Selective Differentiation and Population Boundaries from RAD Sequencing Along a Microsatellite Isolation By Distance Gradient in Pacific Cod (Gadus macrocephalus)

Wednesday, August 20, 2014: 8:20 AM
205A (Centre des congrès de Québec // Québec City Convention Centre)
Lorenz Hauser , University of Washington, Seattle, WA
Daniel Drinan , School of Aquatic and Fishery Sciences, University of Washington
Kristen Gruenthal , School of Aquatic and Fishery Sciences, University of Washington
Dayv Lowry , Washington Department of Fish and Wildlife, Olympia, WA
Mike Canino , Alaska Fisheries Science Center, NOAA Fisheries, Seattle, WA
Many marine species are characterized by an isolation-by-distance pattern (IBD), where more geographically distant samples are also more genetically differentiated. IBD patterns are well established in population genetics theory, can be explained by stepping stone migration models or limited dispersal within a continuous population, and can be used to estimate mean dispersal distances.

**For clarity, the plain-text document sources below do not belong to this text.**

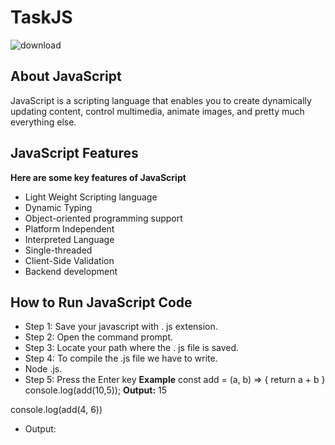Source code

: # TaskJS
![download](https://github.com/kotabhavishya-abn/TaskJS/assets/154918008/981fd2eb-afa7-469f-bb06-4f7bad647abd)
## About JavaScript
JavaScript is a scripting language that enables you to create dynamically updating content, control multimedia, animate images, and pretty much everything else.

## JavaScript Features
 **Here are some key features of JavaScript**
* Light Weight Scripting language
* Dynamic Typing
* Object-oriented programming support
* Platform Independent
* Interpreted Language
* Single-threaded
* Client-Side Validation
* Backend development

## How to Run JavaScript Code
* Step 1: Save your javascript with . js extension.
* Step 2: Open the command prompt.
* Step 3: Locate your path where the . js file is saved.
* Step 4: To compile the .js file we have to write.
* Node <Filename>.js.
* Step 5: Press the Enter key
**Example**
     const add = (a, b) => {
	     return a + b
     }
     console.log(add(10,5));
**Output:** 15
  
console.log(add(4, 6))
* Output:
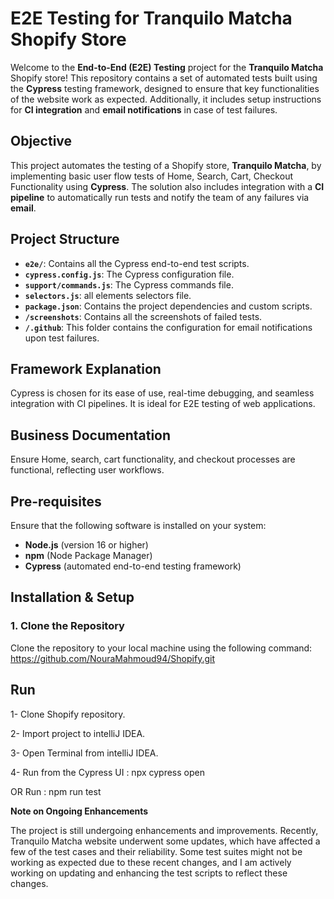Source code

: # **E2E Testing for Tranquilo Matcha Shopify Store**

Welcome to the **End-to-End (E2E) Testing** project for the **Tranquilo Matcha** Shopify store! This repository contains a set of automated tests built using the **Cypress** testing framework, designed to ensure that key functionalities of the website work as expected. Additionally, it includes setup instructions for **CI integration** and **email notifications** in case of test failures.

## **Objective**

This project automates the testing of a Shopify store, **Tranquilo Matcha**, by implementing basic user flow tests of Home, Search, Cart, Checkout Functionality using **Cypress**. The solution also includes integration with a **CI pipeline** to automatically run tests and notify the team of any failures via **email**.

## **Project Structure**

- **`e2e/`**: Contains all the Cypress end-to-end test scripts.
- **`cypress.config.js`**: The Cypress configuration file.
- **`support/commands.js`**: The Cypress commands file.
- **`selectors.js`**: all elements selectors file.
- **`package.json`**: Contains the project dependencies and custom scripts.
- **`/screenshots`**: Contains all the screenshots of failed tests.
- **`/.github`**: This folder contains the configuration for email notifications upon test failures.

## **Framework Explanation**

Cypress is chosen for its ease of use, real-time debugging, and seamless integration with CI pipelines. It is ideal for E2E testing of web applications.

## **Business Documentation**

Ensure Home, search, cart functionality, and checkout processes are functional, reflecting user workflows.


## **Pre-requisites**

Ensure that the following software is installed on your system:

- **Node.js** (version 16 or higher)
- **npm** (Node Package Manager)
- **Cypress** (automated end-to-end testing framework)


## **Installation & Setup**

### 1. **Clone the Repository**

Clone the repository to your local machine using the following command:
https://github.com/NouraMahmoud94/Shopify.git

## **Run**
 1- Clone Shopify repository.
 
 2- Import project to intelliJ IDEA.
 
 3- Open Terminal from intelliJ IDEA.

 4- Run from the Cypress UI : npx cypress open 
 
 OR  Run : npm run test

**Note on Ongoing Enhancements**

The project is still undergoing enhancements and improvements.
Recently, Tranquilo Matcha website underwent some updates, which have affected a few of the test cases and their reliability. Some test suites might not be working as expected due to these recent changes, and I am actively working on updating and enhancing the test scripts to reflect these changes.

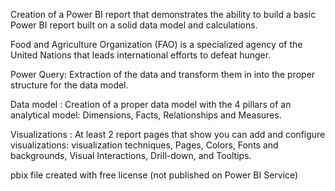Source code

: Creation of a Power BI report that demonstrates the ability to build a basic Power BI report built on a solid data model and calculations.

Food and Agriculture Organization (FAO) is a specialized agency of the United Nations that leads international efforts to defeat hunger. 

Power Query: Extraction of the data and transform them in into the proper structure for the data model.

Data model : Creation of a proper data model with the 4 pillars of an analytical model: Dimensions, Facts, Relationships and Measures.

Visualizations : At least 2 report pages that show you can add and configure visualizations: visualization techniques, Pages, Colors, Fonts and backgrounds, Visual Interactions, Drill-down, and Tooltips.

pbix file created with free license (not published on Power BI Service) 
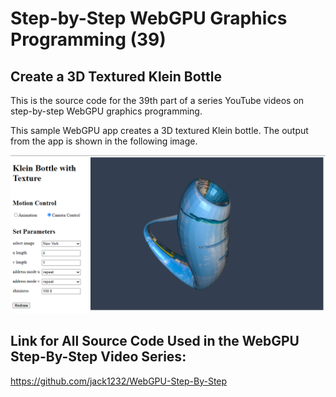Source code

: # Step-by-Step WebGPU Graphics Programming (39) 
## Create a 3D Textured Klein Bottle

This is the source code for the 39th part of a series YouTube videos on step-by-step WebGPU graphics programming.

This sample WebGPU app creates a 3D textured Klein bottle. The output from the app is shown in the following image.

![image01](dist/assets/image01.png)

## Link for All Source Code Used in the WebGPU Step-By-Step Video Series:

https://github.com/jack1232/WebGPU-Step-By-Step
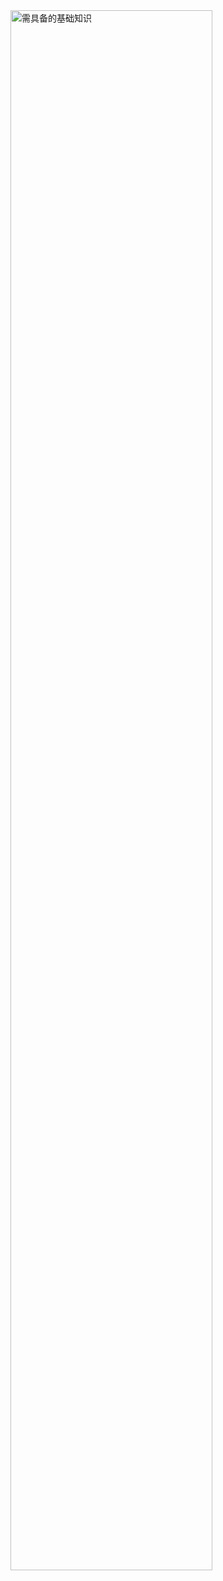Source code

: <img src="http://chenxiaosong.com/pictures/0.12-kernel-basic-knowledge.png" alt="需具备的基础知识" width="80%;" />
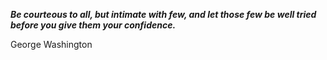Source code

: _**Be courteous to all, but intimate with few, and let those few be well tried before you give them your confidence.**_

George Washington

However, they are problematic for management, because population boundaries and thus spatial management units cannot be identified. Genetic markers under selection, on the other hand, may provide more fine scale and informative estimates of population structure, as demonstrated for several Atlantic species. Here, we present data from genome-wide RAD sequencing surveys in Pacific cod Gadus microcephalus, which was previously shown to exhibit a tight IBD pattern using microsatellites. In addition, we assess selective differentiation between commercially exploited coastal cod and a rapidly declining population in Puget Sound, which was recently listed as a NOAA Species of Concern. Data are currently being collected, but we expect to find clear population structure along the coast, and high differentiation between Puget Sound and coastal cod at some genomic regions.